Imagine being greeted by dozens of cheeky macaques peering in the window of your hotel. That’s what we got when we arrived at our over-the-water jungle villa in Sri Lanka. This boutique resort in Dambulla featured just five unique villas designed by one of the country’s most famous artists, Laki Senanayake. The huge panoramic windows made us feel at one with nature and we were able to watch monkeys play and spot fireflies from the comfort of our bed.

The Everest Base Camp tea houses

One of the most brutal things about our Everest Base Camp trek was the tea houses. They may have only cost $2 per night, but they were basically made of plywood so I froze in the sub-zero temperatures and was kept awake by the snores of other trekkers through the paper-thin walls. That’s not to mention the lack of showers and occasional outdoor squat toilet we endured. Most of our evenings were spent drinking tea in the dining rooms, which usually had a stove powered by yak shit, to keep warm – it was all part of the adventure!
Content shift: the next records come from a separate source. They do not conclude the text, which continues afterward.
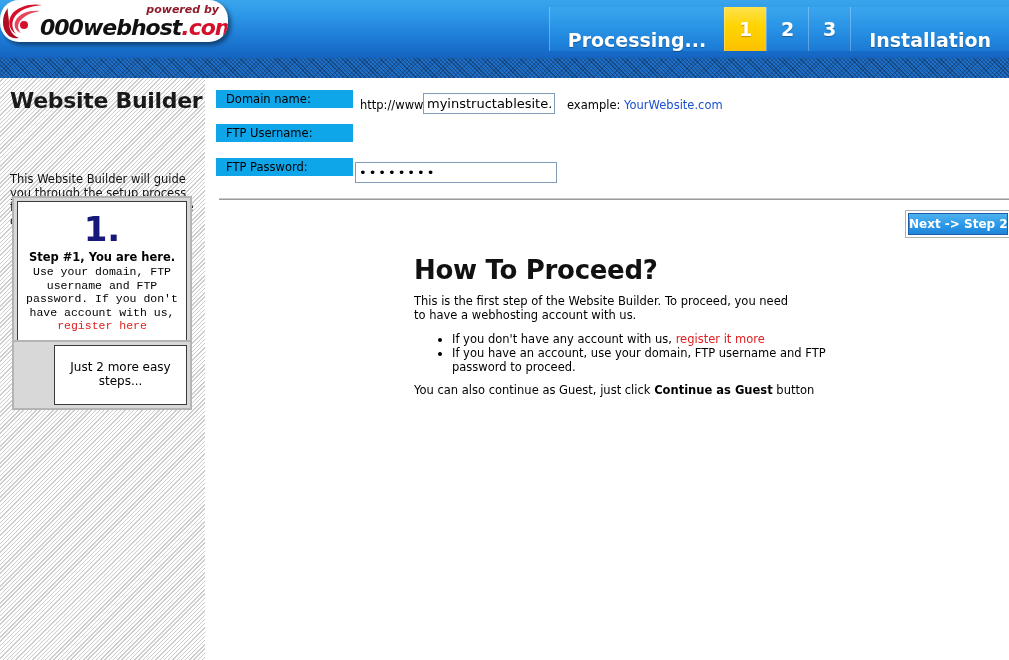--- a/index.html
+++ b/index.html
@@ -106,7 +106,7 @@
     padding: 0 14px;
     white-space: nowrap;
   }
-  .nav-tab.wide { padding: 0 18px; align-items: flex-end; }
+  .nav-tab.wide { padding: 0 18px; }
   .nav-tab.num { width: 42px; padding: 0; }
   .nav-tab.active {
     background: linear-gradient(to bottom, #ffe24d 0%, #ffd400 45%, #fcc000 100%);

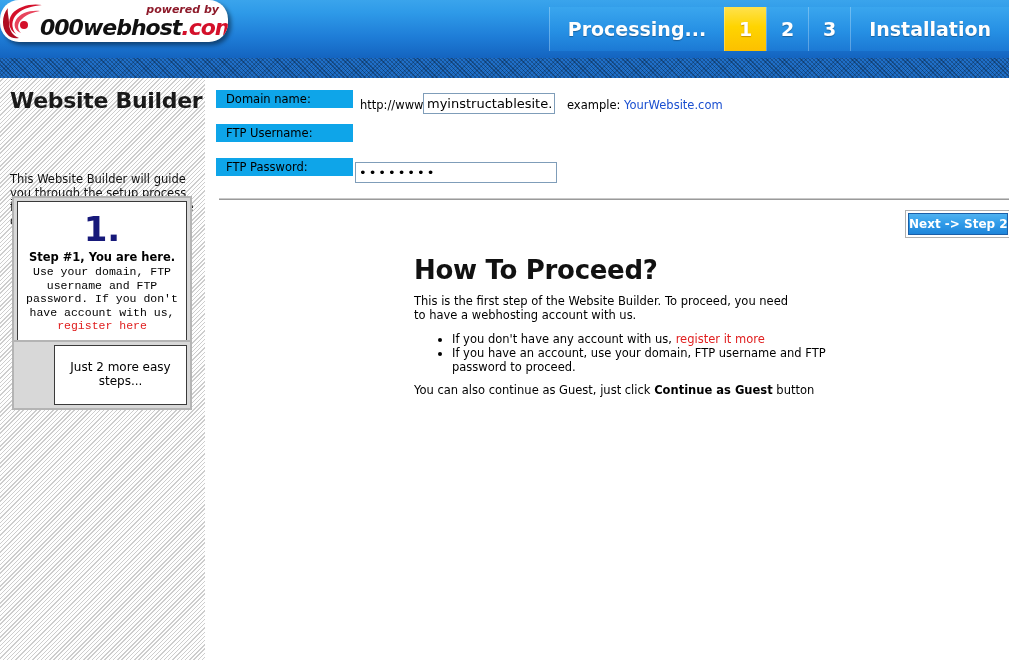--- a/index.html
+++ b/index.html
@@ -208,8 +208,8 @@
     position: absolute;
     left: 0; top: 0;
     width: 137px;
-    height: 18px;
-    background: #0ea5e9;
+    height: 29px;
+    background: #a16207;
     box-sizing: border-box;
     display: flex;
     align-items: center;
Namche Bazaar, the main town on the Everest Base Camp Trek

A London pig sit

We always like to house sit in London during summer trips to the UK, because it’s the only way we can afford to stay in our beloved capital. This year, we landed an incredible sit in a beautiful west London home that we’d never in a million years be able to afford in real life. As well as getting to look after three delightful dogs and two cats, we had our own huge pair of Kune Kune New Zealand pigs in the back garden! It was lovely to wake up to a prod from the cat and the snorts of Snout and Crackling every morning.

Snout and Crackling, pet pigs we looked after in London

What’s the most unusual place you’ve stayed in while travelling?